DIRECTIVE A:
In the rows below, retype the lines beginning at the one that contains "ELATED ARTICLES" and continuing through the one that contains "vision of an". Leave out the picture markers.

EXERCISE PASSAGE:
====
United States – Anti-dumping Measures on Certain Shrimp from Vietnam (DS404)
On February 1, 2010, the United States received from Vietnam a request for consultations pertaining to
antidumping duties imposed by the United States pursuant to the final results issued by Commerce in
several administrative reviews of the antidumping duty order on imports of certain frozen and canned warm
II. THE WORLD TRADE ORGANIZATION | 83
water shrimp from Vietnam. Vietnam claimed that certain actions by Commerce and U.S. Customs and
Border Protection with respect to several administrative reviews and with respect to any ongoing or future
administrative review or sunset review concerning this antidumping duty order, as well as various U.S.
====
DIRECTIVE B:
Echo the shrimp dispute passage word for word, starting with "On February 1, 2010, the" and going on through "as various U.S.".

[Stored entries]
====
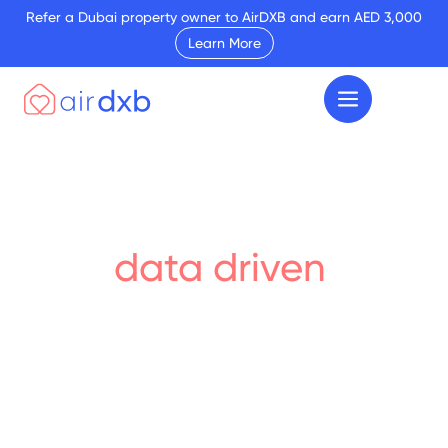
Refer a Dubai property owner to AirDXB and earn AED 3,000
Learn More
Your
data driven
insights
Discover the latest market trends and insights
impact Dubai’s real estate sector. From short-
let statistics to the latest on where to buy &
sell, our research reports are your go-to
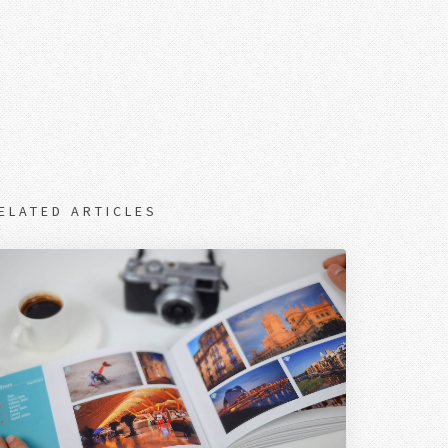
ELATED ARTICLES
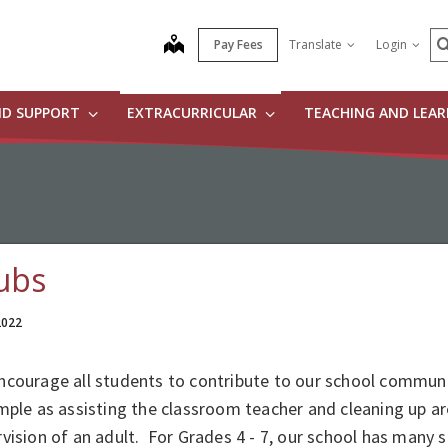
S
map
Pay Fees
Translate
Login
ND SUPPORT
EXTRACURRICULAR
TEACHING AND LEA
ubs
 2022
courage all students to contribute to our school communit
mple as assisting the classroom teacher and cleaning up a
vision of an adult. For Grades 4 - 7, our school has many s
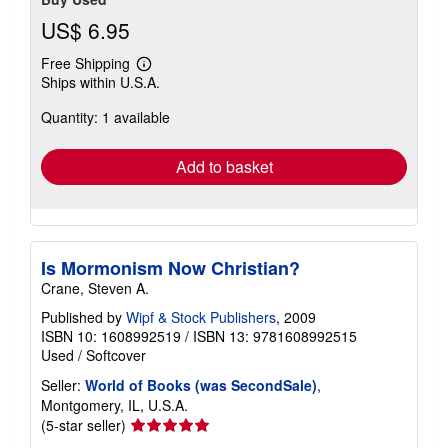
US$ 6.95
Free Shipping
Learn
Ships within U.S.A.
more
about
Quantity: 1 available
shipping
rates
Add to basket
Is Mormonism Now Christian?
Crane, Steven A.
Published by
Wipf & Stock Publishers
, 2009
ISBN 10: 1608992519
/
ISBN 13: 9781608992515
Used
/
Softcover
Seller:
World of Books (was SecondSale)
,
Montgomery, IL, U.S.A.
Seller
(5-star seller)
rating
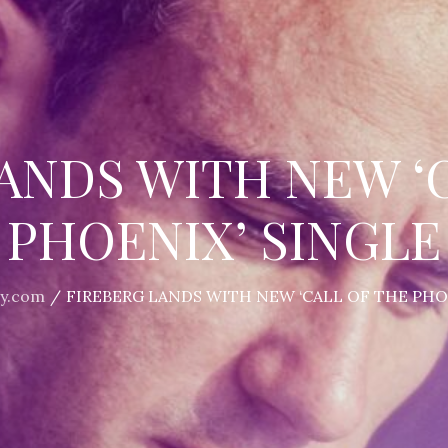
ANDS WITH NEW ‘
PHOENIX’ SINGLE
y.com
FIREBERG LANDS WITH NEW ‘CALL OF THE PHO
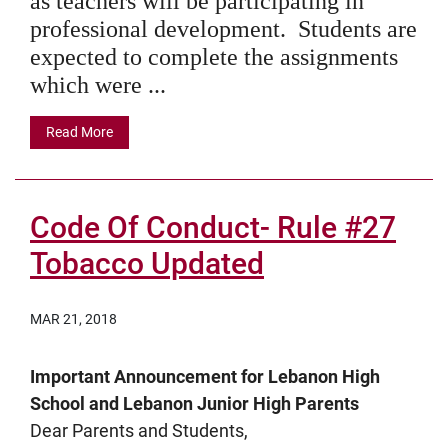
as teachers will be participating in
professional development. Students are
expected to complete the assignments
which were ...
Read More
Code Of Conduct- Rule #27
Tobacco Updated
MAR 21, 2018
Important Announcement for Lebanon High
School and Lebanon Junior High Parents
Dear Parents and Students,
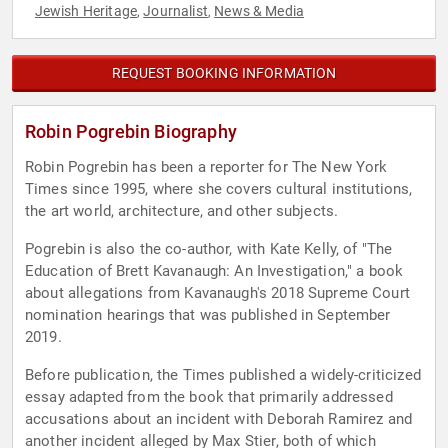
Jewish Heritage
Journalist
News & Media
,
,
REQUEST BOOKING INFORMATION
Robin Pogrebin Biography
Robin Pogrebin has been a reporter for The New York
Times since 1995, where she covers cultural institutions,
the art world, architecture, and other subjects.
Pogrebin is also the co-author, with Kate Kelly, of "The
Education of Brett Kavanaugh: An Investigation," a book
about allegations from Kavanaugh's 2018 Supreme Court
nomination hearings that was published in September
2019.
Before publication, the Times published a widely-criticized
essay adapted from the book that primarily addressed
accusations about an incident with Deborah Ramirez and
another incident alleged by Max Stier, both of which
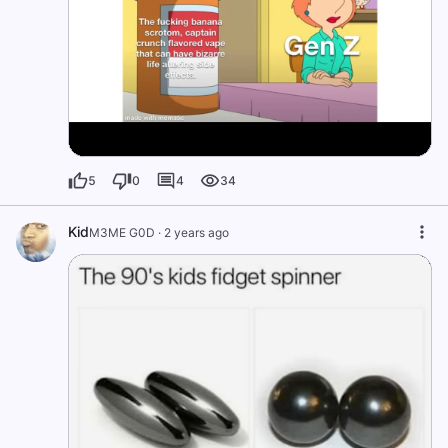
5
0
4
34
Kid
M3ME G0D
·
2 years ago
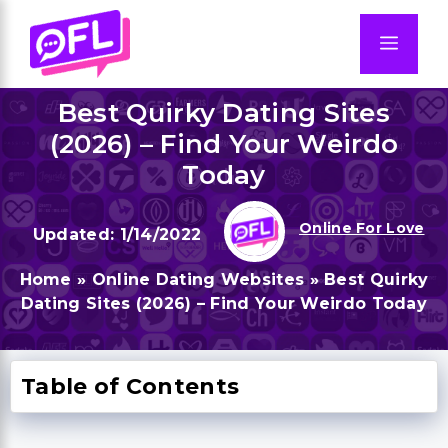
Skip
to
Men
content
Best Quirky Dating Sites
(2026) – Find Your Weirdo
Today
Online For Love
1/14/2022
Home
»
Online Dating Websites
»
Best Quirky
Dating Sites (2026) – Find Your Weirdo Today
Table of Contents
====
WRITTEN SOLUTION A:
ELATED ARTICLES
S
map
Pay Fees
Translate
Login
ND SUPPORT
EXTRACURRICULAR
TEACHING AND LEA
ubs
 2022
courage all students to contribute to our school communit
mple as assisting the classroom teacher and cleaning up a
vision of an adult. For Grades 4 - 7, our school has many s

WRITTEN SOLUTION B:
On February 1, 2010, the United States received from Vietnam a request for consultations pertaining to
antidumping duties imposed by the United States pursuant to the final results issued by Commerce in
several administrative reviews of the antidumping duty order on imports of certain frozen and canned warm
II. THE WORLD TRADE ORGANIZATION | 83
water shrimp from Vietnam. Vietnam claimed that certain actions by Commerce and U.S. Customs and
Border Protection with respect to several administrative reviews and with respect to any ongoing or future
administrative review or sunset review concerning this antidumping duty order, as well as various U.S.